* **Try it**:
Look for the word "Left". Copy every line of the listing where it occurs.

* **Source records**:
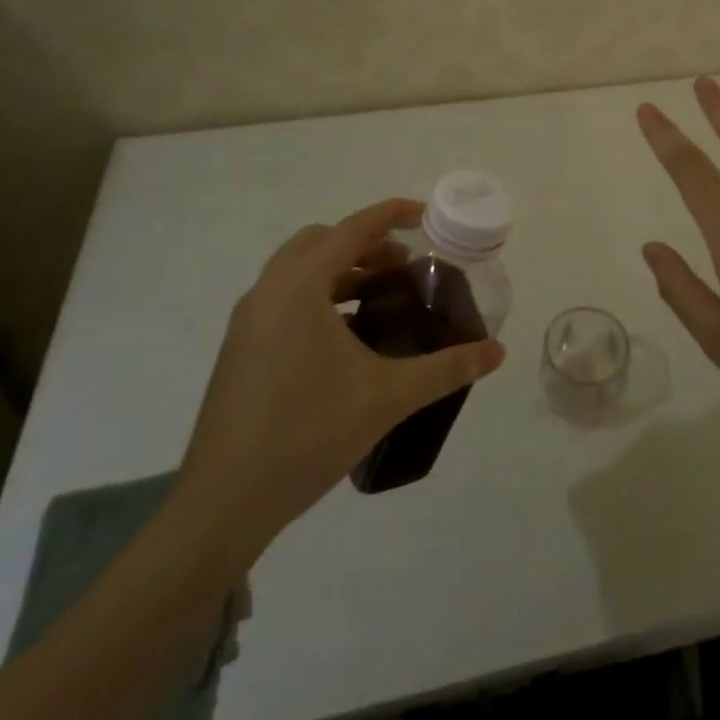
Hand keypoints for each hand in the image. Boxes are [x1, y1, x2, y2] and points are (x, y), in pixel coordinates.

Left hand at [172, 198, 505, 568]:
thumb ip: (446, 368)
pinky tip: (345, 337)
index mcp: (299, 286)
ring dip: (341, 269)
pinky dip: (318, 295)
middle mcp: (268, 291)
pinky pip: (284, 298)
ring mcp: (247, 321)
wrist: (222, 504)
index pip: (354, 228)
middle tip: (404, 267)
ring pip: (298, 269)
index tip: (426, 216)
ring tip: (380, 298)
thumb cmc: (307, 434)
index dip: (393, 214)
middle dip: (366, 243)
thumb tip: (497, 352)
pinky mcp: (239, 348)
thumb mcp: (387, 396)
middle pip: (322, 240)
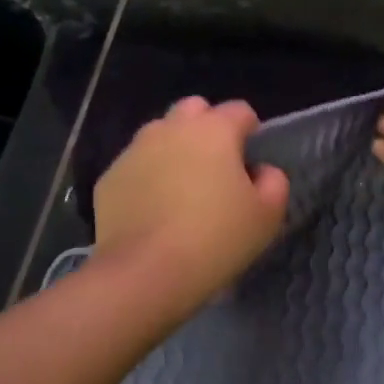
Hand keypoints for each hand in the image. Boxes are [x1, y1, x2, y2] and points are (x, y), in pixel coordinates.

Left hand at [94, 97, 289, 303]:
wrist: (145, 273)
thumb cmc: (215, 239)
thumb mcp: (266, 216)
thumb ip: (274, 182)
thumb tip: (261, 171)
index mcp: (213, 129)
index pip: (239, 110)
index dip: (250, 131)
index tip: (252, 161)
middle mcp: (171, 128)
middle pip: (194, 110)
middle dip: (207, 128)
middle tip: (215, 169)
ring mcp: (134, 150)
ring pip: (159, 135)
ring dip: (173, 150)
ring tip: (180, 190)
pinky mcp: (109, 177)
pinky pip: (135, 167)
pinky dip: (146, 179)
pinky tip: (152, 212)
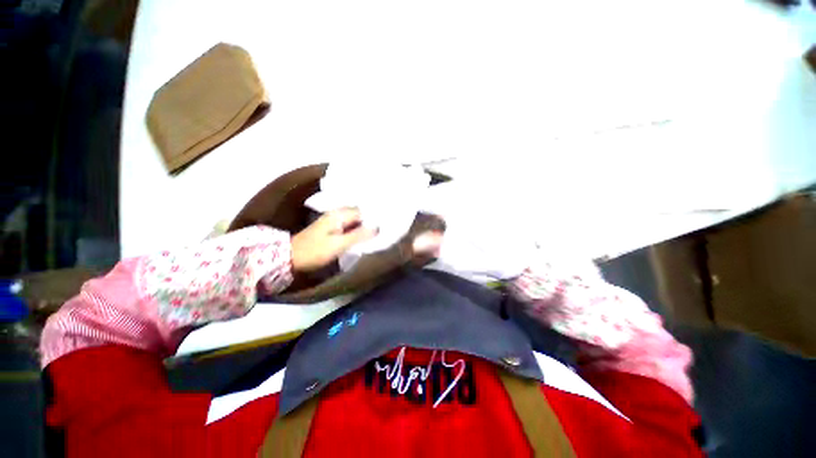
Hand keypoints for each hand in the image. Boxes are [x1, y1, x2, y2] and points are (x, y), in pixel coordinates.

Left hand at [291, 208, 377, 271]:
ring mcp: (333, 219)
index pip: (363, 212)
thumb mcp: (338, 245)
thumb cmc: (315, 251)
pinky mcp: (331, 227)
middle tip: (382, 229)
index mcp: (339, 215)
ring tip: (375, 232)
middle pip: (359, 214)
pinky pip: (349, 224)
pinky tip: (362, 235)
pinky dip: (356, 228)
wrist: (290, 257)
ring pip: (354, 219)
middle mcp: (337, 213)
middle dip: (370, 220)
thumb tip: (377, 227)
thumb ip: (358, 235)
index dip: (374, 218)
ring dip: (363, 225)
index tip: (385, 225)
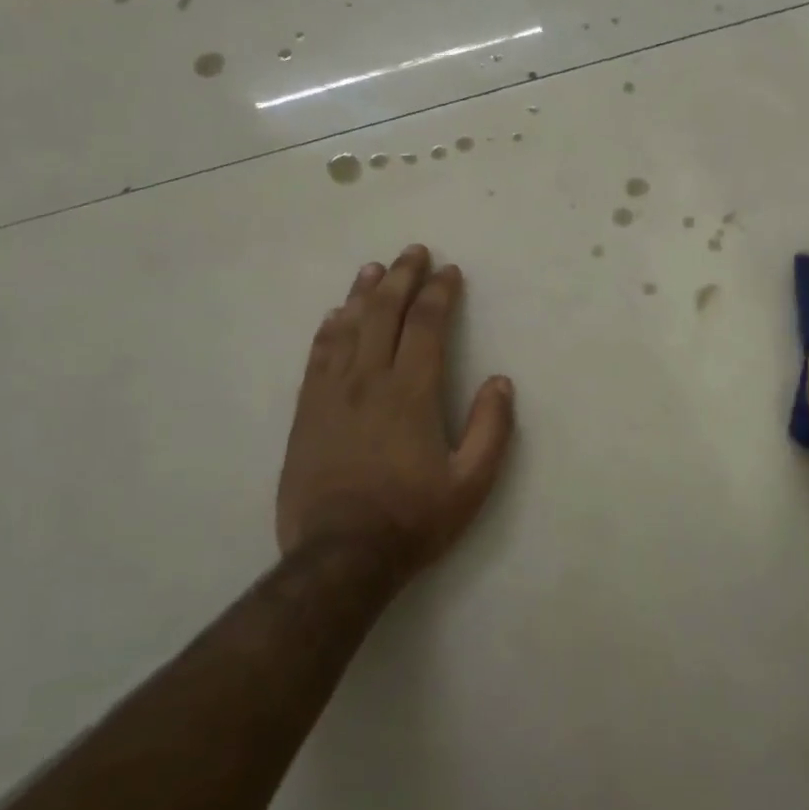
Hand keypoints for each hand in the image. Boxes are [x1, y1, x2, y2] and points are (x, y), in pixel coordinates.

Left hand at [276, 245, 515, 571]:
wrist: (340, 558)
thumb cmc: (412, 519)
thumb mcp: (471, 483)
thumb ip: (491, 428)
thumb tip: (501, 382)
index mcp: (411, 392)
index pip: (426, 325)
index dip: (439, 293)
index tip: (449, 272)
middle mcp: (369, 381)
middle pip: (384, 314)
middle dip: (402, 278)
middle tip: (413, 252)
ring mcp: (332, 394)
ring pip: (348, 328)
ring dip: (363, 293)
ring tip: (374, 268)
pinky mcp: (307, 413)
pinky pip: (318, 357)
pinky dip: (329, 329)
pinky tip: (335, 315)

* **Solution for this problem**:
Left hand at [172, 198, 505, 568]:
Left hand at [94, 97, 289, 303]:
Left hand at [291, 208, 377, 271]:
Left hand at [276, 245, 515, 571]:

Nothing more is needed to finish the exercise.